As Sayers became more disenchanted with what detective fiction had to offer, her fellow crime queen, Agatha Christie, was perfecting and reinventing the genre. By the late 1930s Christie was such a bona fide celebrity her publishers devised an annual marketing campaign, called “A Christie for Christmas,” to accompany the release of each new Hercule Poirot and Miss Marple adventure. But her non-series books also arrived with much fanfare, like the propulsive 1938 mystery MURDER IS EASY, (HarperAudio; 6 hours, 57 minutes), which begins on a London-bound train with a happenstance conversation between Luke Fitzwilliam, returning to England from overseas police work, and Lavinia Pinkerton, who confides that she’s traveling to Scotland Yard to report a serial killer stalking Lavinia’s English village; what’s more, she predicts who the next victim will be. When her prophecy comes true, Luke goes to the village to suss out the culprit. While “Murder Is Easy” is good but not superior Christie — there is, perhaps, one devious twist too many — good Christie still makes for excellent listening, thanks to the voice work of Gemma Whelan, who articulates each character with distinction and carries the narrative forward with gentle aplomb.
Raymond Chandler operated on a track entirely parallel to that of his British-born counterparts. An outsider in the Midwest of his birth and the England of his schooling, the failed oil executive eventually found his voice in writing. Specifically, in pulps like “Black Mask,” where he honed and refined his detective character Philip Marlowe in stories that boiled hard and talked tough. In 1939, THE BIG SLEEP (Audible Studios; 6 hours, 16 minutes) arrived to wide acclaim, as well it should have. Chandler’s evocative prose suffuses this detective story of family secrets, craven lies and mysterious deaths with the romance of the Los Angeles cityscapes he’d fallen in love with — and has by now transmitted to 80 years’ worth of readers.

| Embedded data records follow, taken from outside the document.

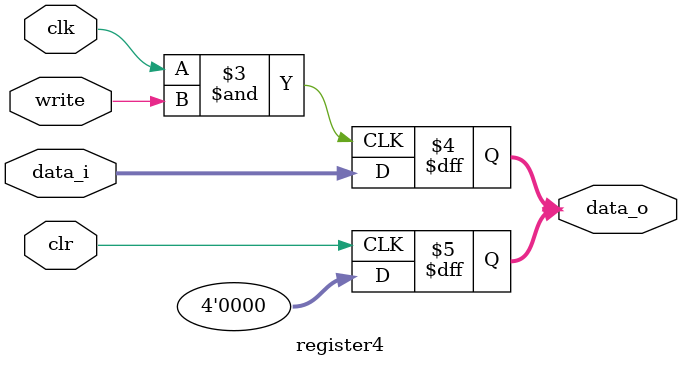
<source format=v>
module register4 (
    input clk,
    input clr,
    input write,
    input[3:0] data_i,
    output reg[3:0] data_o
);
    always @(posedge clr)
        data_o <= 4'b0000;

    always @(posedge (clk & write))
        data_o <= data_i;
endmodule

</source>
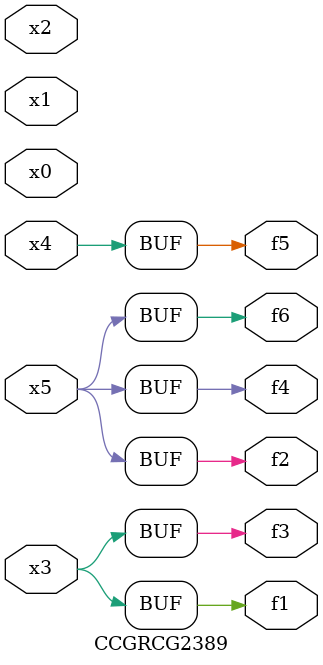
<source format=v>
module CCGRCG2389(
	input x0, x1, x2, x3, x4, x5,
	output f1, f2, f3, f4, f5, f6
);
	assign f1 = x3;
	assign f2 = x5;
	assign f3 = x3;
	assign f4 = x5;
	assign f5 = x4;
	assign f6 = x5;
endmodule

</source>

All of which is why I found myself let down by Ray Porter’s narration. Was that a regional twang I detected, jarring with my innate sense of how Marlowe ought to sound? Never mind that Porter seems to be trying too hard, leaning too far in to the street-smart demeanor when that was always the facade that Chandler hung his work on, barely masking the glorious sentimentality at the heart of his crime fiction.
Chandler and his compatriots Dashiell Hammett and James M. Cain embody that American school of hard-boiled fiction that became one of this country’s best-known literary exports. But there was a third stream, not quite cozy, not quite noir, dominated by women, almost entirely rooted around suspense of the psychological variety.
Patricia Highsmith, from the first, had an unerring sense of what drove ordinary people to the most extreme lengths, the result of which was often murder. STRANGERS ON A TRAIN (Blackstone Audio; 9 hours, 41 minutes), her 1950 debut novel, goes far beyond the ingenious, familiar, oft-copied concept — two brand-new acquaintances resolving to do one’s wife in, except one means it and the other doesn’t — to lay bare the roots of miserable marriages, of class differences, of obsessive desires. It’s a strange, nasty fever dream of a book that still has the power to shock 70 years later.